Doron Rabinovici: Liebeskrank
Der österreichische Schriftsteller hat in der Corona-Zeit begonnen, kleine Erzählungen zu schreiben – und liest sie seinem Publikum auch vor
In seine Schwester hatte er sich verliebt. Ausgerechnet. Die Art, wie sie ins Zimmer kam. Dann jenes Lächeln, als schaue sie durch ihn hinweg an einen Punkt weit hinter ihm. Diese Entschiedenheit. Das Strahlen um sie. Ein Lächeln wie gemalt. So leichthin und unverdrossen. Wie sie die Jalousien hochzog.
Der Duft von Frische, wenn sie sich über ihn beugte. Sanft, sacht, lind und leise. Ihr Haar, das ihn zuweilen an der Wange streifte. Ihre bloßen Füße in den Holzpantoffeln, mit denen sie umherging, als trage sie Stöckelschuhe.
Er wagte es nicht, irgendjemandem davon zu erzählen. Nicht einmal seinen Freunden oder Kollegen. Auch nicht seiner Frau, wobei er immerzu fürchtete, sie sehe es ihm ohnehin an. Wieso bemerkte keiner, wie er rot anlief, sobald die Schwester den Raum betrat, um etwa das Essen zu bringen?

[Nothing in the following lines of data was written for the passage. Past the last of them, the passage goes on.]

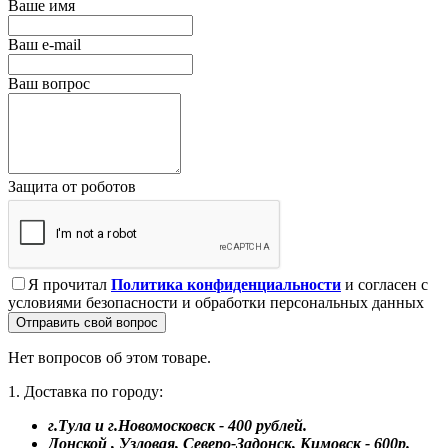
Ваше имя
Ваш e-mail
Ваш вопрос
Защита от роботов
Я прочитал
Политика конфиденциальности
и согласен с
условиями безопасности и обработки персональных данных
Отправить свой вопрос
Нет вопросов об этом товаре.
1. Доставка по городу:
г.Тула и г.Новомосковск - 400 рублей.
Донской , Узловая, Северо-Задонск, Кимовск - 600р.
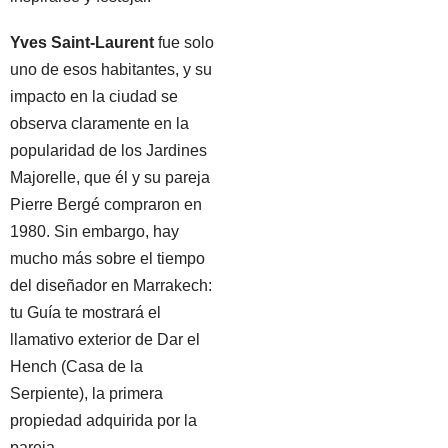
Yves Saint-Laurent
fue solo
uno de esos habitantes, y su
impacto en la ciudad se
observa claramente en la
popularidad de los Jardines
Majorelle, que él y su pareja
Pierre Bergé compraron en
1980. Sin embargo, hay
mucho más sobre el tiempo
del diseñador en Marrakech:
tu Guía te mostrará el
llamativo exterior de Dar el
Hench (Casa de la
Serpiente), la primera
propiedad adquirida por la
pareja.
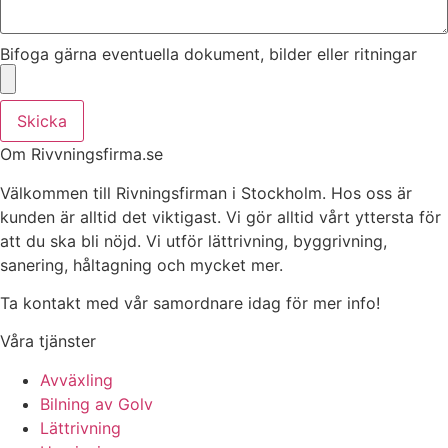
Bifoga gärna eventuella dokument, bilder eller ritningar
Skicka
Om Rivvningsfirma.se
Välkommen till Rivningsfirman i Stockholm. Hos oss är
kunden är alltid det viktigast. Vi gör alltid vårt yttersta för
att du ska bli nöjd. Vi utför lättrivning, byggrivning,
sanering, håltagning och mycket mer.
Ta kontakt med vår samordnare idag för mer info!
Våra tjänster
Avväxling
Bilning av Golv
Lättrivning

Aber niemand ahnte, wie es in ihm aussah und am allerwenigsten sie, die eine, die, wenn sie ihn wusch und seinen Verband wechselte, kein Wort darüber verlor, wie das Piepsen des Monitors an Tempo gewann und die Kurven zackig hochschnellten, weil sein Herz schneller schlug, wenn sie nur da war. Sie blickte über all das hinweg, wenn sein Gesicht rot aufflammte, sobald sie ihn einsalbte.
Die anderen Krankenschwestern und die Medizinerinnen bedeuteten ihm nicht viel. Selbst den Namen der Oberärztin, die seine Behandlung durchführte, vergaß er immer wieder. Aber an die eine, an Schwester Mathilda, dachte er unentwegt; und während andere Kranke so schnell wie möglich gesund werden wollten, genoss er die Zeit, die er in ihrer Obhut verbringen durfte.